Political theory is the theory of government.
It is a sub-branch of ethics, and economics, in turn, is a sub-branch of politics.
Ethics — the science of human action — precedes politics because politics is the science of human action in societies, and societies are composed only of individuals. For this reason, the individual has hierarchical primacy.
The science of economics is inescapable:
As long as humans produce food, clothing, shelter, oil, transportation, and all their luxury items in order to live, economics will exist as a profound human need.
Economics is the science that studies production and exchange in a division-of-labor society.
“Exchange,” said Adam Smith, “is political economy. It is society itself.”
The science of economics is hierarchically dependent upon politics, which is in turn hierarchically dependent upon ethics.
Ethics is the science of human action.
Politics is the science of human action in societies.
This is why property is the very nucleus of economics.
Property, correctly defined, is “not only money and other tangible things of value, but also includes any intangible right considered as a source or element of income or wealth. It is the right to enjoy and to dispose of certain things in the most absolute manner” (George Reisman, Socialism and Capitalism).
Property refers not only to material goods but to the action required to produce those goods.
“What makes the science of economics necessary — and important — is the fact that while human life and well-being depend on the production of wealth, and the production of wealth depends on the division of labor, the division of labor does not exist or function automatically. Its functioning crucially depends on the laws and institutions countries adopt” (Ibid).
Property is the screw that forever joins economics and politics.
Thus we can see that in philosophical terms the two primary economic questions are these:
Do humans have the absolute right to produce and exchange?
Or are humans only allowed to do so by governmental permission?
These questions were answered in one way by the French economist Claude Frédéric Bastiat (1801-1850):
“Life, liberty, and property do not exist because men have made laws.

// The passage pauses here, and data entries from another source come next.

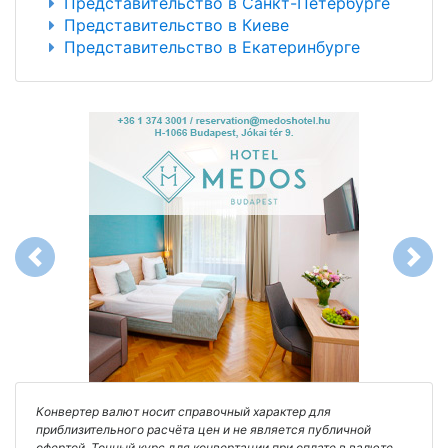
Представительство в Санкт-Петербурге
Представительство в Киеве
Представительство в Екатеринбурге
Previous
Next
Конвертер валют носит справочный характер для
приблизительного расчёта цен и не является публичной
офертой. Точный курс для конвертации при оплате в валюте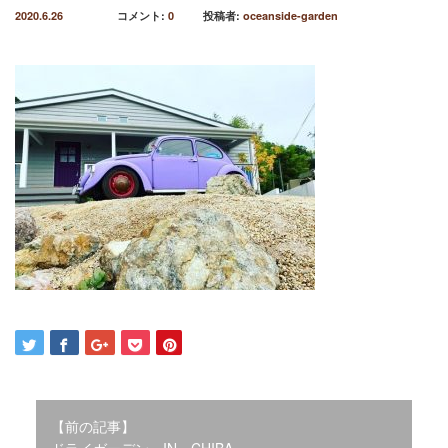
2020.6.26
コメント:
0
投稿者:
oceanside-garden
2021年12月
2021年10月
2021年9月
2021年8月
2021年7月
2021年6月
2021年5月
2021年4月
2021年3月
2021年2月
2021年1月
2020年12月
2020年11月
2020年10月
2020年9月
2020年8月
2020年3月
【前の記事】
2020年2月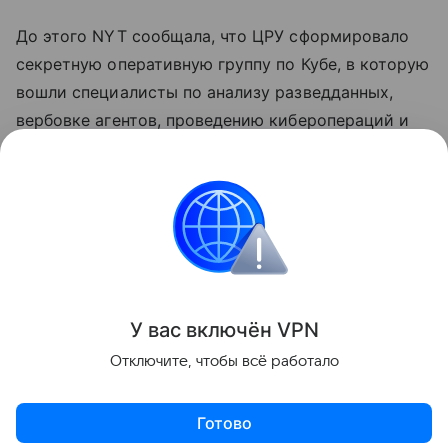
До этого NYT сообщала, что ЦРУ сформировало
секретную оперативную группу по Кубе, в которую
вошли специалисты по анализу разведданных,
вербовке агентов, проведению киберопераций и
тайных операций. Группа попытается добиться
раскола в политической элите Кубы и
способствовать приходу к власти политиков,
готовых учитывать требования американского
лидера.
Поделиться
У вас включ
ён
V
P
N
Отключите, чтобы всё работало
Готово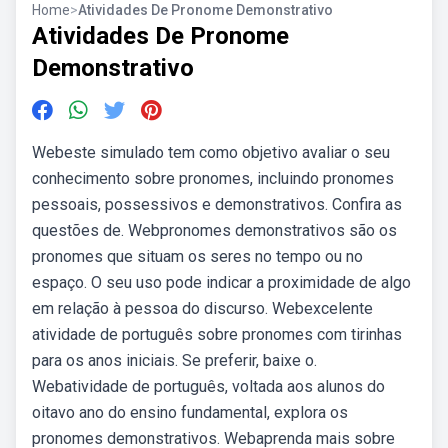
Home
>
Atividades De Pronome Demonstrativo
Atividades De Pronome
Demonstrativo
Webeste simulado tem como objetivo avaliar o seu
conhecimento sobre pronomes, incluindo pronomes
pessoais, possessivos e demonstrativos. Confira as
questões de. Webpronomes demonstrativos são os
pronomes que situam os seres no tempo ou no
espaço. O seu uso pode indicar a proximidade de algo
em relação à pessoa do discurso. Webexcelente
atividade de português sobre pronomes com tirinhas
para os anos iniciais. Se preferir, baixe o.
Webatividade de português, voltada aos alunos do
oitavo ano do ensino fundamental, explora os
pronomes demonstrativos. Webaprenda mais sobre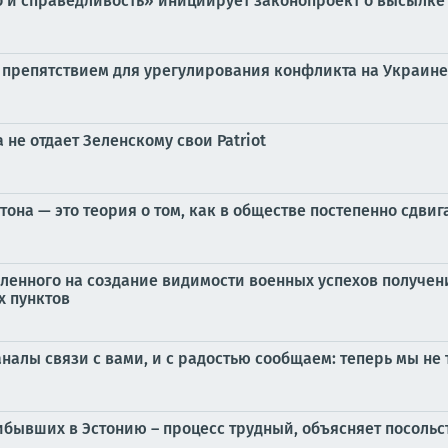
 и справедливость» инициирует законопроект о высылке
 препятствием для урегулирования конфликта на Украине
не отдает Зеленскому свои Patriot
она — это теория о том, как в обществе постепенно сдви
авленного на создание видимости военных успехов получе
х пунктов
алы связи с вами, и с радостью сообщаем: теперь мы не т
ибывших в Эстонию – процесс трудный, объясняет посольс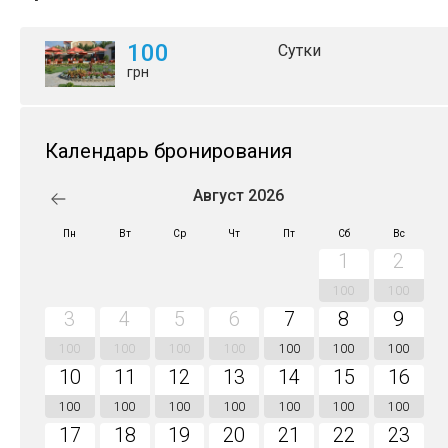
100
Сутки
грн
Календарь бронирования
Август 2026
Пн
Вт
Ср
Чт
Пт
Сб
Вс
1
2
100
100
3
4
5
6
7
8
9
100
100
100
100
100
100
100
10
11
12
13
14
15
16
100
100
100
100
100
100
100
17
18
19
20
21
22
23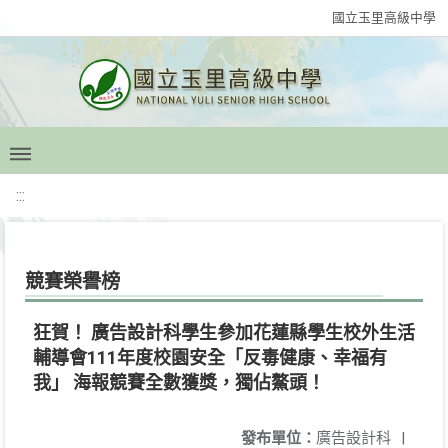
國立玉里高級中學
:::
競賽榮譽榜
狂賀！ 廣告設計科學生參加花蓮縣學生校外生活
輔導會111年度校園安全「反毒健康、幸福有
我」 海報競賽全數獲獎，獨佔鰲頭！
發布單位：
廣告設計科
|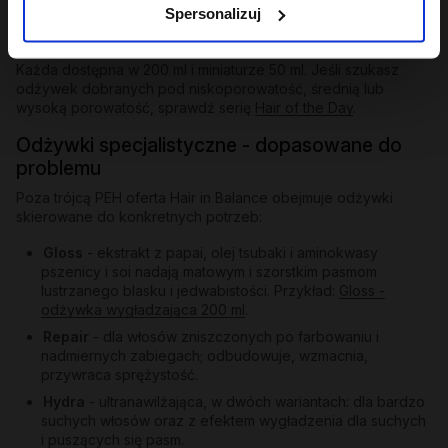
Spersonalizuj
Odżywka humektantowa
- nawilża w głąb, wiąże wodę w
paśmie, przywraca elastyczność.
Każda dostępna w 200 ml i miniaturze 50 ml. Jeśli szukasz
odżywek dobranych pod niskoporowatość, średnią lub
wysoką porowatość, sprawdź serię
Hair of the Day
.
Odżywki specjalistyczne - dopasowane do
problemu
Poza trójcą PEH oferta Hair in Balance obejmuje odżywki
skierowane do konkretnych potrzeb:
Gloss
- ekstrakt z papai, olej tsubaki i aminokwasy
pszenicy i soi nadają matowym i szorstkim pasmom
lustrzanego blasku i jedwabistości. Przykład:
Gloss -
odżywka wygładzająca 200 ml
.
Repair
- dla włosów zniszczonych po farbowaniu i
nadmiernych zabiegach; odbudowuje, wzmacnia,
przywraca sprężystość.
Hydra
- ultranawilżająca, w dwóch wariantach: dla bardzo
suchych włosów oraz z efektem wygładzenia dla suchych
i puszących się pasm.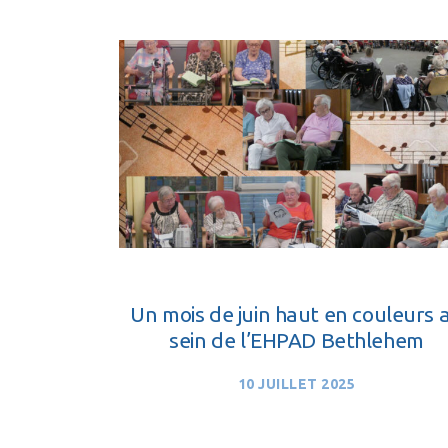
Un mois de juin haut en couleurs 
sein de l’EHPAD Bethlehem
10 JUILLET 2025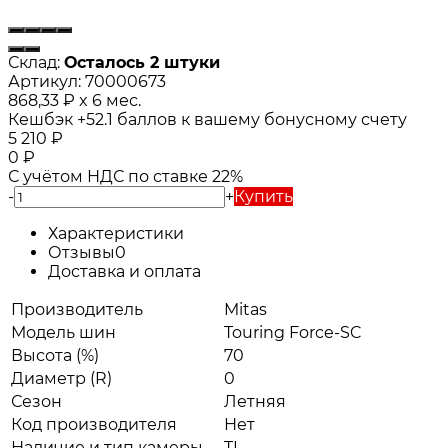
Склад:
Осталось 2 штуки
Артикул:
70000673
868,33
₽
x 6 мес.
Кешбэк
+52.1
баллов к вашему бонусному счету
5 210
₽
0
₽
С учётом НДС по ставке 22%
-
+
Купить
Характеристики
Отзывы
0
Доставка и оплата
Производитель
Mitas
Модель шин
Touring Force-SC
Высота (%)
70
Диаметр (R)
0
Сезон
Летняя
Код производителя
Нет
Наличие и тип камеры
TL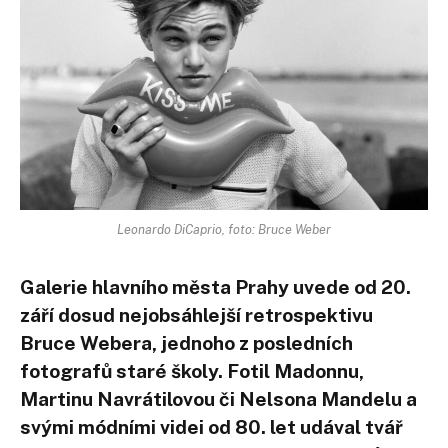
Leonardo DiCaprio, foto: Bruce Weber
Galerie hlavního města Prahy uvede od 20.
září dosud nejobsáhlejší retrospektivu
Bruce Webera, jednoho z posledních
fotografů staré školy. Fotil Madonnu,
Martinu Navrátilovou či Nelsona Mandelu a
svými módními videi od 80. let udával tvář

On the contrary, it was the fact that life, liberty, and property existed beforehand that caused men to make laws in the first place.”
“Property is prior to law; the sole function of the law is to safeguard the right to property wherever it exists, wherever it is formed, in whatever manner the worker produces it, whether individually or in association, provided that he respects the rights of others…. Law is the organization of the natural right to legitimate self-defense, it is the substitution of collective force for individual forces, to act in the sphere in which they have the right to act, to do what they have the right to do: to guarantee security of person, liberty, and property rights, to cause justice to reign over all.”
Bastiat believed that humans are each born free, and the free market is simply a natural extension of those naturally endowed freedoms – or as he called it, “economic harmony among individuals.”
The above questions were, however, answered in quite a different way by Karl Marx:
“The theory of the Communists may be summed up in the single sentence: Abolition of private property…. You are horrified at our intending to do away with private property. But in your existing society, private property is already done away with for nine-tenths of the population; its existence for the few is solely due to its non-existence in the hands of those nine-tenths. You reproach us, therefore, with intending to do away with a form of property, the necessary condition for whose existence is the non-existence of any property for the immense majority of society.”
Marx and Engels sought to confuse a perfectly self-evident fact: namely, all that you own is actually yours — in full — and the same goes for everyone else, whether it’s a tent and a sleeping bag, or a trillion dollar mega-corporation.
You see, Marx and Engels drew a half-assed distinction between private property and what Marx called “bourgeoisie property” — by which he meant “capital and commodities.”
But this distinction is only apparent, if that:
For not only does it fail spectacularly in practice every single time, as history has now repeatedly shown: it does so for a specific reason:
By breaching the very principle of private property — to any degree and in any form — all property is necessarily left vulnerable to coercive government and arbitrary expropriation.
If someone says that you do not actually own in full all that you actually own in full, there’s no way to fully protect all that is yours by right.
It must never be forgotten that property of any kind can only be expropriated by an act of force.
The rest of economics is mainly an elaboration upon property. (Money, it should be noted again, is a form of property.)
As stated before, the only alternative to privately owned property is governmental or “communal” property, both of which amount to the same thing: property run and regulated by an elite bureau.
Economically, if you don’t believe in full private-property rights and a system of laws that protects them, you perforce believe that economics — the science of production and exchange — requires government politicians and bureaucrats to make it run aright.
But the history of human societies has time and again proven that the exact opposite is true.